[RAW DATA]

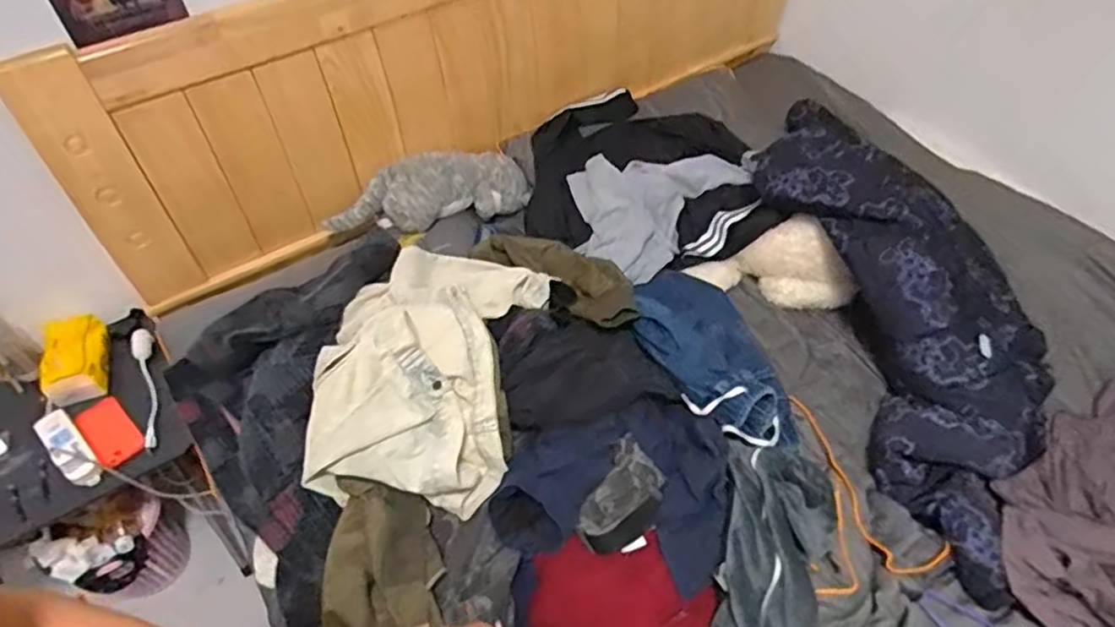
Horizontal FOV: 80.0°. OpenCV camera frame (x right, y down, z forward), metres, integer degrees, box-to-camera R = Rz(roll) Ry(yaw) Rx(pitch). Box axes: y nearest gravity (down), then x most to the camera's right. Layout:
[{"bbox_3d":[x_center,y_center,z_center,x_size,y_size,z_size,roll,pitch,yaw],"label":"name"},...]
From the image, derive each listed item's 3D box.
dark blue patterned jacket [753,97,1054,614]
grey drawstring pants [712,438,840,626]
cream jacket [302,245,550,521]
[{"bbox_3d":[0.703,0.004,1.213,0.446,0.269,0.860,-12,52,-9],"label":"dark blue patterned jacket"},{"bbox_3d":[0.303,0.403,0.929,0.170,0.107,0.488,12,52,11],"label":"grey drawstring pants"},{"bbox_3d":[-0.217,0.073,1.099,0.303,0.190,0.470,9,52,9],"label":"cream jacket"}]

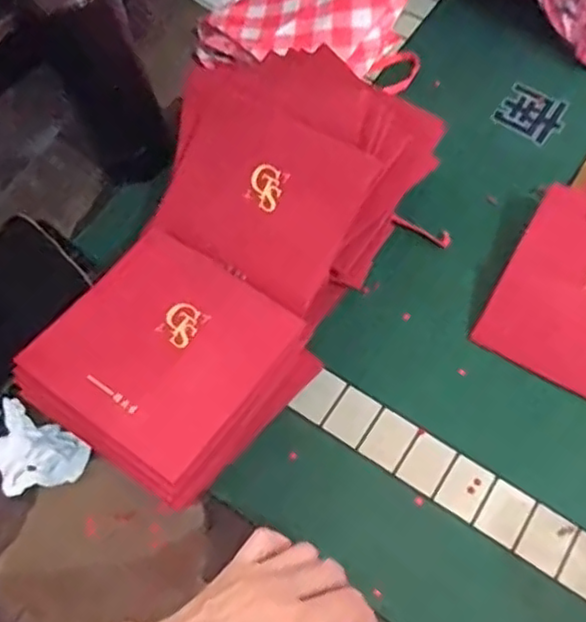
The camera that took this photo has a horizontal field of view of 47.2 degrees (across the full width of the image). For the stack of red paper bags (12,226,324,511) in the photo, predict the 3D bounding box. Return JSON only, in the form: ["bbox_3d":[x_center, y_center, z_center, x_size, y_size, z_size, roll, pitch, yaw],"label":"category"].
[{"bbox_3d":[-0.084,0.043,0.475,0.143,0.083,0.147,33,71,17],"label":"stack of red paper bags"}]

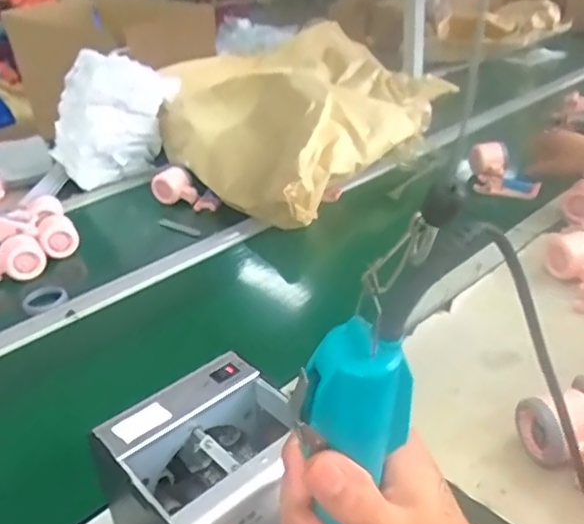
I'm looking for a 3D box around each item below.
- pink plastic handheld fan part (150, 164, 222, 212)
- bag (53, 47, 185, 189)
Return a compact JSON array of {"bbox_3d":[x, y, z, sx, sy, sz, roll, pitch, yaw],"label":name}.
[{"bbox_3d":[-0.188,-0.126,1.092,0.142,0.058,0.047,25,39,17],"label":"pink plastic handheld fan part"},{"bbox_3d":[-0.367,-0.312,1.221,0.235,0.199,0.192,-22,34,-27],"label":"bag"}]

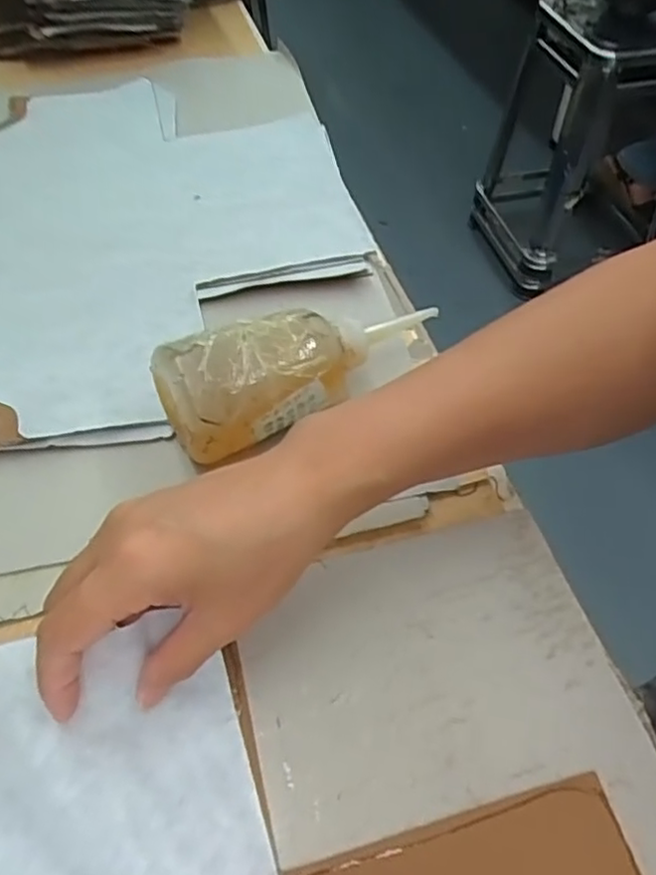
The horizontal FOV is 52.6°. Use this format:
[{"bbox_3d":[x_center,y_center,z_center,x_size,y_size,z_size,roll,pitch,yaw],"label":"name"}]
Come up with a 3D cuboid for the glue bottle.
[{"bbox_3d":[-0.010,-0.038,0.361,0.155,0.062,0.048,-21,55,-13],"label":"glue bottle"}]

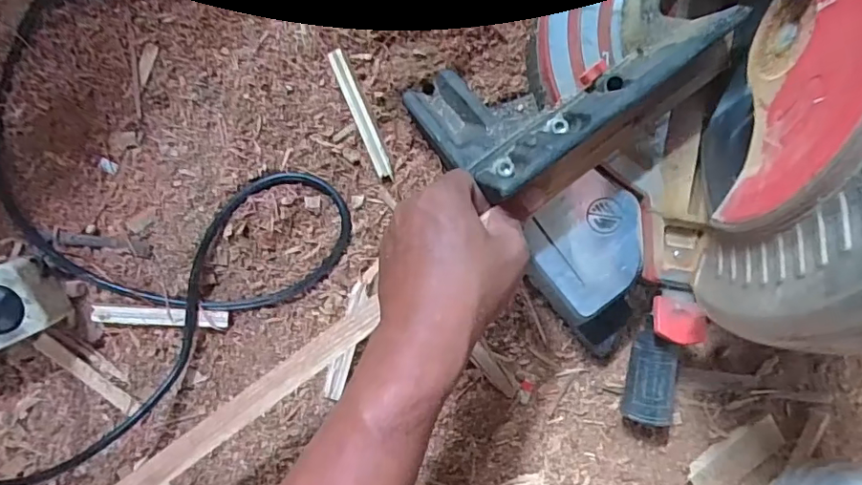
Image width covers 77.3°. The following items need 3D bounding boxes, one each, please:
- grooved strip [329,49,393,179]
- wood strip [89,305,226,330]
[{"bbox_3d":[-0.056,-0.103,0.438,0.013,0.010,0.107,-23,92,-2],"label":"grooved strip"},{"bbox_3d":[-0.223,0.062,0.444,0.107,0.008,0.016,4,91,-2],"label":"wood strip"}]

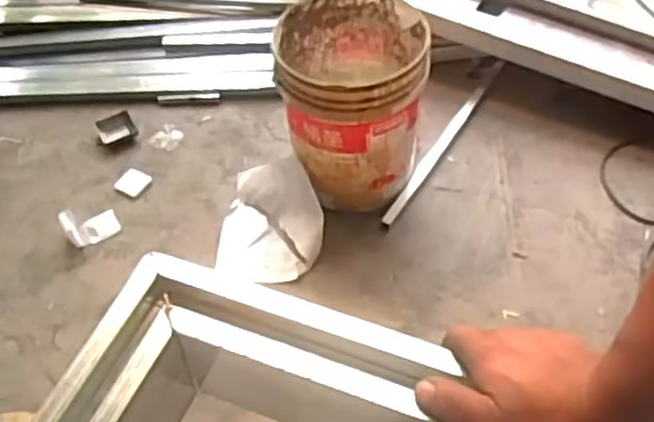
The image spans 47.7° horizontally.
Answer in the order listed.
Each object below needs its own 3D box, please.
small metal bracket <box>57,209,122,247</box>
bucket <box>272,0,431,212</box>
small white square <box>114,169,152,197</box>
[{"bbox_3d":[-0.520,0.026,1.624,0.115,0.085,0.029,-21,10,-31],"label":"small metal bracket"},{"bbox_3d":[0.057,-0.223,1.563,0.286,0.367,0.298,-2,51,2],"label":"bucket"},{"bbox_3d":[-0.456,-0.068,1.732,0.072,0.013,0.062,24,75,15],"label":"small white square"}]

[/RAW DATA]

(DESCRIPTION OF THE TASK)
In the lines above, find the word "please" and copy each line that contains it.

(SOLUTION BELOW)
Image width covers 77.3°. The following items need 3D bounding boxes, one each, please:
Each object below needs its own 3D box, please.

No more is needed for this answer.